[EXTRACTED DATA — start]

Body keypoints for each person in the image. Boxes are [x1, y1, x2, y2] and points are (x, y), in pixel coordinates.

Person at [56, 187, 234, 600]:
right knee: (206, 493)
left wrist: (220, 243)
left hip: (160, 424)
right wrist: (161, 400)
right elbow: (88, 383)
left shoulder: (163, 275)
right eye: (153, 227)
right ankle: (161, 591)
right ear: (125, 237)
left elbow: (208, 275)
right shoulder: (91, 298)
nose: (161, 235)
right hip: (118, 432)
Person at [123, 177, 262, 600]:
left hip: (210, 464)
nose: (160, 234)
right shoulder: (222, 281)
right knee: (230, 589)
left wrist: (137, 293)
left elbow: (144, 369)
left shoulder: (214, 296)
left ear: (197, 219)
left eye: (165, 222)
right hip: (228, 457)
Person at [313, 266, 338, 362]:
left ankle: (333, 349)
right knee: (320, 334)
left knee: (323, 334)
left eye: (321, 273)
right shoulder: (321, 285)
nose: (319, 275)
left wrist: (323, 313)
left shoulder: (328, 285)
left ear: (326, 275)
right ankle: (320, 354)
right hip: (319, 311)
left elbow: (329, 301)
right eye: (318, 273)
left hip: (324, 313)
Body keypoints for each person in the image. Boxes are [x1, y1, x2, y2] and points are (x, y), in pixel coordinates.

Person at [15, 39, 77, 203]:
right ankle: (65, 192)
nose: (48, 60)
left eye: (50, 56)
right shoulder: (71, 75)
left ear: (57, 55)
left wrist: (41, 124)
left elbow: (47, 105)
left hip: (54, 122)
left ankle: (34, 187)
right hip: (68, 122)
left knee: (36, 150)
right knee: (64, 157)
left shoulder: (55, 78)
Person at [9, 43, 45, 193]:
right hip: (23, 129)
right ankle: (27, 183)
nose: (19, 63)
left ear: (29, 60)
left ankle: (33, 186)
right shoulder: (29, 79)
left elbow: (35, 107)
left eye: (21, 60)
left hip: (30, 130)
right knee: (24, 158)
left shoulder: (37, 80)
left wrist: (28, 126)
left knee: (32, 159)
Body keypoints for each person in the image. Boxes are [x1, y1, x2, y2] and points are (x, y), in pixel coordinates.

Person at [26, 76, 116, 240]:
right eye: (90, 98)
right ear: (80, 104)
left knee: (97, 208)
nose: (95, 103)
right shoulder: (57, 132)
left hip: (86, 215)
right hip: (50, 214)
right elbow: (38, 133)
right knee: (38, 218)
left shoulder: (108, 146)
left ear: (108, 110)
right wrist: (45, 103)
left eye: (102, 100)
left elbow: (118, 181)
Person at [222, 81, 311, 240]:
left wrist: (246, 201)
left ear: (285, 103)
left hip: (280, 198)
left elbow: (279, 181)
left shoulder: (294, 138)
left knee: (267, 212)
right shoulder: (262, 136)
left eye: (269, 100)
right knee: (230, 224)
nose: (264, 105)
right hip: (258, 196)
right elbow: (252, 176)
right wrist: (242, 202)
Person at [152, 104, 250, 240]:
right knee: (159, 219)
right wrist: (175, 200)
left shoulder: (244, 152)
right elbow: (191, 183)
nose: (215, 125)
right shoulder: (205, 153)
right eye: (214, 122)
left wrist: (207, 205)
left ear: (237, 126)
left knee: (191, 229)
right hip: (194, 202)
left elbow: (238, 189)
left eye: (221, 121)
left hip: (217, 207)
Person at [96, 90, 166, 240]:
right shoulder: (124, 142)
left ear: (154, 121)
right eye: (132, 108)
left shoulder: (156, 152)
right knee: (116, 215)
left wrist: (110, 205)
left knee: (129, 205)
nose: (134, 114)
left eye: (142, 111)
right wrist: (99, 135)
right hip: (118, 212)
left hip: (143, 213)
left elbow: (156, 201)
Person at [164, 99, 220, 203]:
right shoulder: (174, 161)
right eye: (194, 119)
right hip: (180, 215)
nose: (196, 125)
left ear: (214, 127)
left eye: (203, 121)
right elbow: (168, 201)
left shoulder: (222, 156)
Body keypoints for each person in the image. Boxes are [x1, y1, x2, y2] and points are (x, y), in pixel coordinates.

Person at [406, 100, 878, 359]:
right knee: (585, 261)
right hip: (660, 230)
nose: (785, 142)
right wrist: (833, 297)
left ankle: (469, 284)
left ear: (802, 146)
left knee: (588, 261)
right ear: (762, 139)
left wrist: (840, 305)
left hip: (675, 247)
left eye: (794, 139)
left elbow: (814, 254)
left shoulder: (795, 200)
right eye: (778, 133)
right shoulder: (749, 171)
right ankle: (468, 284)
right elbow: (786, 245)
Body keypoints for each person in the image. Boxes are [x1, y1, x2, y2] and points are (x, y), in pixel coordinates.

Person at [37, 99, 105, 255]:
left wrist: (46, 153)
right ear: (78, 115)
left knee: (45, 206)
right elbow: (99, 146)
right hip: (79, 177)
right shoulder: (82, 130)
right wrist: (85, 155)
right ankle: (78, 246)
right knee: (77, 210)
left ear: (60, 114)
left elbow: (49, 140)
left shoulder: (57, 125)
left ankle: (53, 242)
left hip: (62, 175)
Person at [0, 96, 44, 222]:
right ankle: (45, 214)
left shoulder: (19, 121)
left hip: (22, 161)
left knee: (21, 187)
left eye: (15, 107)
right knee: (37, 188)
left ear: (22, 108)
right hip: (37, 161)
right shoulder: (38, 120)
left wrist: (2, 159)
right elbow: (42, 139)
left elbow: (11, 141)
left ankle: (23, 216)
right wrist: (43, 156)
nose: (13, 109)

[EXTRACTED DATA — finish]

**THE PROBLEM:**
Every line above is to be transcribed exactly, with nothing missed.

**TASK RESULT:**
Body keypoints for each person in the image. Boxes are [x1, y1, x2, y2] and points are (x, y), in pixel coordinates.

Person at [56, 187, 234, 600]:
right knee: (206, 493)
left wrist: (220, 243)
left hip: (160, 424)
right wrist: (161, 400)
right elbow: (88, 383)
left shoulder: (163, 275)
right eye: (153, 227)
right ankle: (161, 591)
right ear: (125, 237)
left elbow: (208, 275)
right shoulder: (91, 298)
nose: (161, 235)
right hip: (118, 432)
Person at [123, 177, 262, 600]:
left hip: (210, 464)
nose: (160, 234)
right shoulder: (222, 281)
right knee: (230, 589)
left wrist: (137, 293)
left elbow: (144, 369)
left shoulder: (214, 296)
left ear: (197, 219)
left eye: (165, 222)
right hip: (228, 457)
Person at [313, 266, 338, 362]:
left ankle: (333, 349)
right knee: (320, 334)
left knee: (323, 334)
left eye: (321, 273)
right shoulder: (321, 285)
nose: (319, 275)
left wrist: (323, 313)
left shoulder: (328, 285)
left ear: (326, 275)
right ankle: (320, 354)
right hip: (319, 311)
left elbow: (329, 301)
right eye: (318, 273)
left hip: (324, 313)
Body keypoints for each person in the image. Boxes are [x1, y1, x2, y2] and points are (x, y), in pixel coordinates.

Person at [15, 39, 77, 203]:
right ankle: (65, 192)
nose: (48, 60)
left eye: (50, 56)
right shoulder: (71, 75)
left ear: (57, 55)
left wrist: (41, 124)
left elbow: (47, 105)
left hip: (54, 122)
left ankle: (34, 187)
right hip: (68, 122)
left knee: (36, 150)
right knee: (64, 157)
left shoulder: (55, 78)
Person at [9, 43, 45, 193]:
right hip: (23, 129)
right ankle: (27, 183)
nose: (19, 63)
left ear: (29, 60)
left ankle: (33, 186)
right shoulder: (29, 79)
left elbow: (35, 107)
left eye: (21, 60)
left hip: (30, 130)
right knee: (24, 158)
left shoulder: (37, 80)
left wrist: (28, 126)
left knee: (32, 159)
Body keypoints for each person in the image. Boxes are [x1, y1, x2, y2] and points are (x, y), in pixel coordinates.

Person at [26, 76, 116, 240]:
right eye: (90, 98)
right ear: (80, 104)
left knee: (97, 208)
nose: (95, 103)
right shoulder: (57, 132)
left hip: (86, 215)
right hip: (50, 214)
right elbow: (38, 133)
right knee: (38, 218)
left shoulder: (108, 146)
left ear: (108, 110)
right wrist: (45, 103)
left eye: (102, 100)
left elbow: (118, 181)
Person at [222, 81, 311, 240]:
left wrist: (246, 201)
left ear: (285, 103)
left hip: (280, 198)
left elbow: (279, 181)
left shoulder: (294, 138)
left knee: (267, 212)
right shoulder: (262, 136)
left eye: (269, 100)
right knee: (230, 224)
nose: (264, 105)
right hip: (258, 196)
right elbow: (252, 176)
right wrist: (242, 202)
Person at [152, 104, 250, 240]:
right knee: (159, 219)
right wrist: (175, 200)
left shoulder: (244, 152)
right elbow: (191, 183)
nose: (215, 125)
right shoulder: (205, 153)
right eye: (214, 122)
left wrist: (207, 205)
left ear: (237, 126)
left knee: (191, 229)
right hip: (194, 202)
left elbow: (238, 189)
left eye: (221, 121)
left hip: (217, 207)
Person at [96, 90, 166, 240]:
right shoulder: (124, 142)
left ear: (154, 121)
right eye: (132, 108)
left shoulder: (156, 152)
right knee: (116, 215)
left wrist: (110, 205)
left knee: (129, 205)
nose: (134, 114)
left eye: (142, 111)
right wrist: (99, 135)
right hip: (118, 212)
left hip: (143, 213)
left elbow: (156, 201)
Person at [164, 99, 220, 203]:
right shoulder: (174, 161)
right eye: (194, 119)
right hip: (180, 215)
nose: (196, 125)
left ear: (214, 127)
left eye: (203, 121)
right elbow: (168, 201)
left shoulder: (222, 156)
Body keypoints for each person in the image. Boxes are [x1, y1, x2, y2] and points are (x, y), in pixel coordinates.

Person at [406, 100, 878, 359]:
right knee: (585, 261)
right hip: (660, 230)
nose: (785, 142)
right wrist: (833, 297)
left ankle: (469, 284)
left ear: (802, 146)
left knee: (588, 261)
right ear: (762, 139)
left wrist: (840, 305)
left hip: (675, 247)
left eye: (794, 139)
left elbow: (814, 254)
left shoulder: (795, 200)
right eye: (778, 133)
right shoulder: (749, 171)
right ankle: (468, 284)
right elbow: (786, 245)
Body keypoints for each person in the image. Boxes are [x1, y1, x2, y2] and points are (x, y), in pixel coordinates.

Person at [37, 99, 105, 255]:
left wrist: (46, 153)
right ear: (78, 115)
left knee: (45, 206)
right elbow: (99, 146)
right hip: (79, 177)
right shoulder: (82, 130)
right wrist: (85, 155)
right ankle: (78, 246)
right knee: (77, 210)
left ear: (60, 114)
left elbow: (49, 140)
left shoulder: (57, 125)
left ankle: (53, 242)
left hip: (62, 175)
Person at [0, 96, 44, 222]:
right ankle: (45, 214)
left shoulder: (19, 121)
left hip: (22, 161)
left knee: (21, 187)
left eye: (15, 107)
right knee: (37, 188)
left ear: (22, 108)
right hip: (37, 161)
right shoulder: (38, 120)
left wrist: (2, 159)
right elbow: (42, 139)
left elbow: (11, 141)
left ankle: (23, 216)
right wrist: (43, 156)
nose: (13, 109)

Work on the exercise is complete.